Taking responsibility

Vayikra discusses the various atonements for various sins.

If you err then you have to make amends. Nobody can do that for you.

With one exception: if the Sanhedrin - the highest Halachic authority - (similar to The Board) errs, then they bring an atonement for everybody who followed their erroneous ruling.

Wouldn't that be a better system than ours?

Project Managers collect all the requirements, hear various estimates and then define deliverables. 

Too often, when something goes wrong, the team implementing has to suffer the extra work; the higher-ups simply re-assess the situation, raise red flags and set a new delivery date.

Even worse is when the entire concept was dictated from The Board. If it fails, it's not the board that loses its job, it's not the CEO who gets a cut in salary. Too often the testers and junior staff get pink-slipped.
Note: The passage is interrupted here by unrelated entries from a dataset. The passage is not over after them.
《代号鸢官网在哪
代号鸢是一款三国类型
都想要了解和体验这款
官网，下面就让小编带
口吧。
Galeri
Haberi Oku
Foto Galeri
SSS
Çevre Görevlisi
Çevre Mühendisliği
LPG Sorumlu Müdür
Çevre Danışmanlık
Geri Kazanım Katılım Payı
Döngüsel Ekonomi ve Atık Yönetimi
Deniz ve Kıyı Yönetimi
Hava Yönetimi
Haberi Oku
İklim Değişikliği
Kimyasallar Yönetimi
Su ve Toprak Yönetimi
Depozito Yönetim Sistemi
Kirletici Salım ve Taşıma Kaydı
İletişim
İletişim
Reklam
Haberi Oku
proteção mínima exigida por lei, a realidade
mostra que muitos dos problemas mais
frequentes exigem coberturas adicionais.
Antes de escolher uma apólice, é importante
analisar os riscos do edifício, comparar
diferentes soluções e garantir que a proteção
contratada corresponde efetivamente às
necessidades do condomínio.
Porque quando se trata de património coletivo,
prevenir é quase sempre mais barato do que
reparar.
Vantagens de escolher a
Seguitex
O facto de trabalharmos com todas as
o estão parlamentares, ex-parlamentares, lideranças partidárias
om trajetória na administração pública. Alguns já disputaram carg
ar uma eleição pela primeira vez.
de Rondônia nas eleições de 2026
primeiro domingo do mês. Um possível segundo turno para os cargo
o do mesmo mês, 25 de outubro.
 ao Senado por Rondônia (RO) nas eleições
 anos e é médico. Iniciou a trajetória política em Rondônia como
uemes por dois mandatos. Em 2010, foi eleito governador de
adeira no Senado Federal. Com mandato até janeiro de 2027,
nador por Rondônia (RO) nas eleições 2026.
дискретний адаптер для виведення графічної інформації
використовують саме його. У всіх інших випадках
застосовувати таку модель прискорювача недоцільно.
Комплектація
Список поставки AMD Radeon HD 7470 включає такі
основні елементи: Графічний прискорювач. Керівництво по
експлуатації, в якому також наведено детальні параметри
The absurdity of firing the testers and juniors is lost on many:

-  Firing staff that are finally trained, and will have to be replaced eventually. And the new staff will once again be trained and barely functional for the first few months. Hardly cost effective.

- The trivial reduction in budget compared to cutting a senior's salary. Most C-Levels executives earn 5 to 10 times what a tester or junior earns. But it sounds impressive when you fire 20% of the staff. 

To be fair, I once worked at a place where the C-Level executives shrunk their salary drastically, for a few years, in an effort to save the company and the staff. But it's the exception, not the rule.